Berlin (ots)
Es ist kein runder, aber doch wieder ein besonderer Jahrestag in Berlin: Vor 33 Jahren, am 9. November 1989, fiel die Mauer, die Berlin viele Jahre lang in zwei Stadthälften geteilt und so viel Leid über die Menschen gebracht hatte. In den Monaten zuvor waren viele Männer, Frauen und Familien mit ihren Kindern aus der DDR über Ungarn und die damalige Tschechoslowakei geflohen, der wirtschaftliche Niedergang der DDR war nicht mehr aufzuhalten; immer mehr Menschen, nicht nur die mutigen Bürgerrechtler, waren nach dem Wahlbetrug im Mai 1989 bei den Montagsdemonstrationen in Leipzig und anderen Städten auf die Straße gegangen und hatten mehr Presse- und Meinungsfreiheit, auch Wahl- und Reisefreiheit gefordert.
Die friedliche Revolution, sie war nicht mehr aufzuhalten – und doch, die Öffnung der Grenzen, der Mauerfall an jenem Novemberabend kam dann immer noch überraschend. Und welch ein Glück, dass an jenem Abend – wie auch in den Wochen zuvor bei den Montagsdemonstrationen – kein Schuss fiel, dass kein DDR-Grenzer zur Waffe griff, um die nach West-Berlin strömenden Menschen aufzuhalten, welch ein Glück, dass dieser Umsturz friedlich verlief.
Vor 33 Jahren habe ich den Mauerfall, das Zusammenkommen von West- und Ostdeutschland, die deutsche Einheit, die nur ein knappes Jahr später geschlossen werden konnte, als großes Glück empfunden. Und ich tue es bis heute. Auch wenn ich damals nicht ahnte, wie lange dieser Einheitsprozess dauern würde, wie viele Verletzungen es während dieser drei Jahrzehnte geben würde. Dass der Zusammenbruch eines Systems die Menschen, die in diesem System gelebt haben, herausfordern würde, dass war uns allen klar. Was dies für die DDR-Bevölkerung bedeutete, die sich auf eine ganz neue Gesellschaftsordnung mit all ihren Regeln und Regelwerken einlassen musste, das hatten selbst Experten nicht vorausgesehen. Ich ahnte auch nicht, dass die Sozialisation der Menschen in Ost und West uns alle so sehr geprägt hat – und bis heute noch prägt. Und ich hätte damals, 1989, nicht gedacht, dass die Unterschiede von vielen Deutschen nicht als Bereicherung empfunden werden, sondern dass man sich lieber abgrenzte und fremd blieb.

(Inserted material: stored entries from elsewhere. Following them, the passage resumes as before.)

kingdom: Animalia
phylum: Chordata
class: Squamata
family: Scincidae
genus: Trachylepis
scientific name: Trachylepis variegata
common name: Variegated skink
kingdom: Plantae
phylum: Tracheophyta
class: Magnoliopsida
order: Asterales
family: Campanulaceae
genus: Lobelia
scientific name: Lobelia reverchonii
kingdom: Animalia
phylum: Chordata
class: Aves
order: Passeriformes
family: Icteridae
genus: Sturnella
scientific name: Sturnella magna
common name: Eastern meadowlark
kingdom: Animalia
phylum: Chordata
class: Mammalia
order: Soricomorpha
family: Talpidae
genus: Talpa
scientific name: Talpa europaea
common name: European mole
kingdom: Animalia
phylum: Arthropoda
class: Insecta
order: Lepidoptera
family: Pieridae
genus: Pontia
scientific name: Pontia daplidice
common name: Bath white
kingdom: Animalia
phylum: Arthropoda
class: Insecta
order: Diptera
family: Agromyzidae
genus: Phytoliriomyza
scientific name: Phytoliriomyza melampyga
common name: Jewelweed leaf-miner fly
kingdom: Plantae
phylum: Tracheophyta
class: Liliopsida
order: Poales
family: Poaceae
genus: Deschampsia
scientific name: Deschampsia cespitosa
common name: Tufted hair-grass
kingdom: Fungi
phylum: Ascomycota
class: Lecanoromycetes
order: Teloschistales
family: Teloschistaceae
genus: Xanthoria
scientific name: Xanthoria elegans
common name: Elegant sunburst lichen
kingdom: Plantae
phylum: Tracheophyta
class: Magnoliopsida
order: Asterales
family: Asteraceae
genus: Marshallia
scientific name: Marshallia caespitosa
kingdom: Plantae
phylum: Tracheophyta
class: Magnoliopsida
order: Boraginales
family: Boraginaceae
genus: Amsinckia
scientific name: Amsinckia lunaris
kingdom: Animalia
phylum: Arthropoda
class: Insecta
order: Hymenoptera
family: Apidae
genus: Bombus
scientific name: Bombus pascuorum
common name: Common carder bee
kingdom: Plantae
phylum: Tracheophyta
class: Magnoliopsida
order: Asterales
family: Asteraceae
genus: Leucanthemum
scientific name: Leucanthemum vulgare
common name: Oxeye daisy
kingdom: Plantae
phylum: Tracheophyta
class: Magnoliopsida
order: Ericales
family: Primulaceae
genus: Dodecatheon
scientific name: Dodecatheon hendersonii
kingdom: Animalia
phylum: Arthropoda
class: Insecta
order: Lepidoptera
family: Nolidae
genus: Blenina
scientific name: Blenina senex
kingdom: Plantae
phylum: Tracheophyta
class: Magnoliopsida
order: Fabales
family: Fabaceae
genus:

„Wir werden uns viel verzeihen müssen“, hat Gesundheitsminister Jens Spahn (CDU) 2020, in der Anfangszeit der Corona-Pandemie, gesagt, wissend, dass beim Versuch, eine solche Pandemie zu bewältigen, auch Fehler gemacht werden. Ein Satz, den man seit dem Mauerfall – und bis heute – auf den umwälzenden Prozess der Wiedervereinigung anwenden kann, denn natürlich sind nach 1989 auch Fehler gemacht worden.
Der 9. November, er steht in Berlin aber nicht nur für das Glück des Mauerfalls, sondern auch für zwei weitere bedeutsame Ereignisse unserer Geschichte: 1918 wurde an jenem Tag in Berlin die Republik ausgerufen, mit der nach dem todbringenden Ersten Weltkrieg viel Hoffnung verknüpft war. Doch die Weimarer Republik, sie scheiterte – und mündete 1933 in die Machtergreifung der Nationalsozialisten. Und so ist der 9. November auch verbunden mit den Pogromen 1938, der Nacht, in der Synagogen und andere jüdische Einrichtungen zerstört und Juden getötet wurden. Deshalb feiern wir in Berlin in den letzten 33 Jahren zwar den Mauerfall und die friedliche Revolution, erinnern aber auch an die Pogromnacht vor 84 Jahren – und gedenken der Opfer.
Der 9. November – er ist für mich Berlins wahrer Feier- und Gedenktag.